FSH Society grant award for myostatin study

Belgian Blue cattle are ripped, thanks to a mutation in their myostatin gene. Photo credit: https://commons.wikimedia.org/w/index.php?curid=1702186

In April, the FSH Society awarded Julie Dumonceaux PhD, or University College London, Institute of Child Health. a grant of $9,659.43 for one year for a project aimed at better understanding patients’ response to a class of drugs called myostatin inhibitors.

These drugs, such as Acceleron’s ACE-083 which is currently in a clinical trial in FSH muscular dystrophy patients, target myostatin, a molecule that the body produces naturally to inhibit muscle growth.

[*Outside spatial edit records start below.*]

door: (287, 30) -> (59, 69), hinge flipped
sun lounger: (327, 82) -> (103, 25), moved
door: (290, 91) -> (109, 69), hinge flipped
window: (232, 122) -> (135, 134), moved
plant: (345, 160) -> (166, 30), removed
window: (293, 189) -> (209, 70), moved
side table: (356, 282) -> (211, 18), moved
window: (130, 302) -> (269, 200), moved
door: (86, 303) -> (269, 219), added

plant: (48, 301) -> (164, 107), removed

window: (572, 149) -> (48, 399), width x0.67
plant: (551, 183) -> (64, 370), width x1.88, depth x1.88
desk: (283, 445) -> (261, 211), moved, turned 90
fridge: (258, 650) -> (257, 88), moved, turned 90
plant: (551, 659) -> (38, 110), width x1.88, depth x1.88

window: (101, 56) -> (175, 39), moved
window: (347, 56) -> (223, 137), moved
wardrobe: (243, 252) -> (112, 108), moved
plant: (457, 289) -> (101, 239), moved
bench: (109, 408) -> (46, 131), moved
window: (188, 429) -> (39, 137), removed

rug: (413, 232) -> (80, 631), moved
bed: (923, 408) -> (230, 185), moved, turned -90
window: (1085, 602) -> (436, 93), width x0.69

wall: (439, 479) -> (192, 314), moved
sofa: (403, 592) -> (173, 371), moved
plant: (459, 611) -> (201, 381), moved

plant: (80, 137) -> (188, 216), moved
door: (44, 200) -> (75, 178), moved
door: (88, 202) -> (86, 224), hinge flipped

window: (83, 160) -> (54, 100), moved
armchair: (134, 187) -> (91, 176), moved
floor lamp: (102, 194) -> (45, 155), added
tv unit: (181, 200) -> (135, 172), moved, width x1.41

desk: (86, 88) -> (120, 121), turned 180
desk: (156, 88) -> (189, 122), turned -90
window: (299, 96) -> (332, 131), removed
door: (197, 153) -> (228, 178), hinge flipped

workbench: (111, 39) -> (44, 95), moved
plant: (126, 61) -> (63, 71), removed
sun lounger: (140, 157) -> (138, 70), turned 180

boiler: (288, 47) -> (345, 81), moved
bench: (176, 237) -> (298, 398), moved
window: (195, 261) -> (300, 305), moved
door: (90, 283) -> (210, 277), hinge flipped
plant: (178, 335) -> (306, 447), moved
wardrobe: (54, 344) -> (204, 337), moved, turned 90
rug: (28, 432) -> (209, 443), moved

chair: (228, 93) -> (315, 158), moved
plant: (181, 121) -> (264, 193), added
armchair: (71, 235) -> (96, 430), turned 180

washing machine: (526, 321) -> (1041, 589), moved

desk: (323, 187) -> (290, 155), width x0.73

The rationale for blocking myostatin is to enable muscle to achieve greater mass than it otherwise would. In conditions such as FSHD, where muscle mass is lost, a myostatin inhibitor would in theory enable muscle to re-grow without having to fight an uphill battle against the growth-blocking effects of myostatin.

“Muscle wasting is one of the biggest challenges in neuromuscular disorders. Myostatin being a negative regulator of muscle mass, its down-regulation has been seen as a promising tool to counterbalance this muscle wasting and at least 6 anti-myostatin molecules have been developed by pharmaceutical companies. However, so far, the clinical trials have been very disappointing and clinical endpoints have been barely reached. These results are surprising since during the phase 1 trials on healthy volunteers, an improvement of muscle mass was observed. ” writes Dr.  Dumonceaux in the summary of her FSH Society grant proposal.

Dr. Dumonceaux states further that: “Several hypotheses have been proposed among them the poor efficacy of the anti-myostatin molecules or the specificity of the drugs themselves. In our study we are investigating another possibility based on the expression levels of several effectors of the myostatin pathway. Our experiments indicate that patient’ stratification (based on the expression of these effectors) might be useful to determine patient eligibility?

The funding provided by the FSH Society will help us to finish performing the experiments which may be of importance for neuromuscular patients, and FSHD patients in particular, and may deeply impact future and current clinical trials using myostatin inhibitors.”